I am aghast, Mr. Chairman, that this bill deals with banning any opportunity to protect ourselves against ephedra and fen-phen and any other thing that has to do with these kinds of supplements.
Already we have seen the pain of various individuals who have lost their loved ones. This is nothing to simplify and/or to make light of. Even in this current year or the last year we have seen terrible tragedies occur because of a utilization of these particular drugs, and now my friends want to have a broad, legislatively written bill, H.R. 339, that slaps the face of those who lost their loved ones, who have been injured by the utilization of these supplements.
So my amendment is very simple. It provides, if you will, the protection against that. Hidden in this convoluted definition of the civil action that relates to a person's consumption of a qualified product and any health condition that is associated with a person's weight gain is the fact that a person is banned from bringing a lawsuit on these kinds of products and that this bill will shield the producer of dietary supplements from all liability.

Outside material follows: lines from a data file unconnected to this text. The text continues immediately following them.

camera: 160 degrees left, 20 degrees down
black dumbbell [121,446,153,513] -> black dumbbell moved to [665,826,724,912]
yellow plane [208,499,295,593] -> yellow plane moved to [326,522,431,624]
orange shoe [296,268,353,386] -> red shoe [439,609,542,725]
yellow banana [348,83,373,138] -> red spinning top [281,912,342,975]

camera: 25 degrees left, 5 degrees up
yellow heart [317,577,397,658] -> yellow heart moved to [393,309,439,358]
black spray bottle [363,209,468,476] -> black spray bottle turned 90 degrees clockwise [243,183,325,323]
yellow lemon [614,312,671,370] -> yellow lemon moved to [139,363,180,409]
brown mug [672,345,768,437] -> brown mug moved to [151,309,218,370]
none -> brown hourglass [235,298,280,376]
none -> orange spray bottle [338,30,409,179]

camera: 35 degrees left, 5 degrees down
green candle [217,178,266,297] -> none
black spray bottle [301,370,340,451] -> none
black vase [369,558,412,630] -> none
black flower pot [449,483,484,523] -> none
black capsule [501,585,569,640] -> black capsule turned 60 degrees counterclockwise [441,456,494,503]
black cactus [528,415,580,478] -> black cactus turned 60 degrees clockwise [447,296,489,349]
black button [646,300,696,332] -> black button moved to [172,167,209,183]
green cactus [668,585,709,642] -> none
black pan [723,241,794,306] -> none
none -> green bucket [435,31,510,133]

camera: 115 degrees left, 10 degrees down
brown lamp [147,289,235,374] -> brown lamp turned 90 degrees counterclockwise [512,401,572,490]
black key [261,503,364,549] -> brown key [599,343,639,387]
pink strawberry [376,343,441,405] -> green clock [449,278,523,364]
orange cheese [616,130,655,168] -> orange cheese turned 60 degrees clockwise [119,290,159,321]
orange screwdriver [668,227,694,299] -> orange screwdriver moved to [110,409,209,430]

I offer this amendment to ensure that makers of these highly dangerous and highly unregulated drugs are held accountable for their action. Let me give my colleagues an example, Mr. Chairman.
Under the Food, Drug and Cosmetic Act, all laws that apply to food apply to dietary supplements unless they explicitly exempt them. That means that this bill limits the liability of dietary supplementing manufacturers because it does not specifically exempt. Unlike hamburgers and French fries, dietary supplements often have hidden side effects that often have immediate and dire consequences, but yet we have a bill that is broad based with a broad sweep and no limitation, and unlike drugs, these supplements neither have to test for side effects nor report them to the Federal Government.
Let me tell my colleagues what is worse. This bill is retroactive. So ongoing lawsuits of people already punished, already injured, all suffering, already damaged, already dead are going to be voided by the passage of this lawsuit. How incredulous.
I cannot imagine that my colleagues would have such intent because I would never attribute sinister intent to the drafters of this legislation, and I would only ask my colleagues, let us fix it today on the floor of the House. Let us show America that there is no intent to go back into the courtroom of ongoing litigation where family members are gathered in great, if you will, disadvantage because of what has happened to them or a loved one and ask them to give up a legitimate claim, and then let us not go forward with a bill that takes a broad brush and denies one's right to get into the court on these dietary supplements and nutritional supplements.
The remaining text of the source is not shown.